Marcus Glenn in Detroit’s Big Top
Glenn was invited to serve as ringmaster for the opening act on March 20. He introduced himself to the audience, mentioning he is an artist from the Detroit area.
“I told them it was an honor to be a part of the circus, and told the children and people of all ages and walks of life to enjoy the show,” he says.
The circus, held this year from March 20-22, has been entertaining audiences since 1906. It is the first Shrine Circus in the world and is considered the oldest and largest.
Glenn was reminded of his childhood when his mother would take him and his sisters to the circus. Feelings of nostalgia surfaced as he watched the animals and clowns perform, and saw audience members munching on cotton candy and sugary elephant ears.

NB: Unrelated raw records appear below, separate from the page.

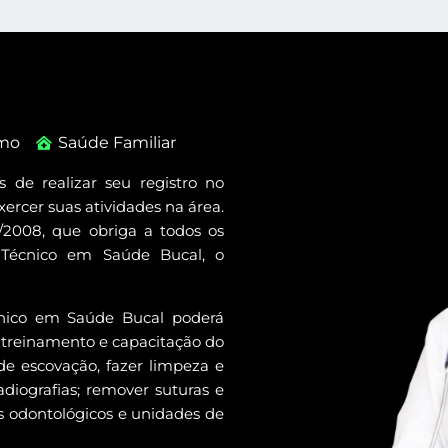
mo
Saúde Familiar
 de realizar seu registro no
ercer suas atividades na área.
9/2008, que obriga a todos os
 Técnico em Saúde Bucal, o
cnico em Saúde Bucal poderá
o treinamento e capacitação do
de escovação, fazer limpeza e
radiografias; remover suturas e
os odontológicos e unidades de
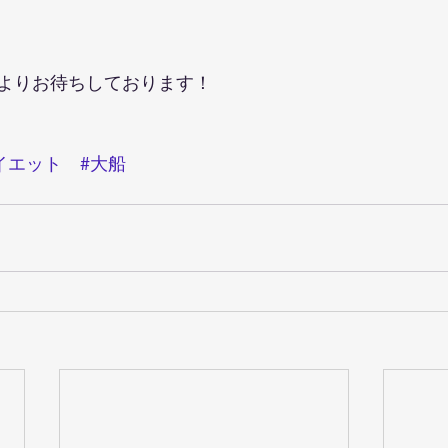
よりお待ちしております！
イエット
#大船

Along with nostalgia, feelings of inspiration welled up in Glenn. He says he has sketched out some ideas based on his experiences. He says he usually files his drawings and will use them for ideas when looking to create new artwork.
“I look forward to using some of those sketches and turning them into paintings,” he says.
Along with serving as the opening ringmaster, Glenn and Yolanda took a tour of the Shrine Circus and got up close and personal with the animals, including elephants, camels, monkeys and kangaroos.
“I actually got kissed by a female camel, in front of my wife too,” he says with a laugh.
The circus is organized by the Shriners, which supports 22 hospitals for children ages 18 and under. Glenn says he was glad to be a part of a spring tradition in Detroit.
“It was a wonderful experience,” he says. “I will truly cherish the opportunity.”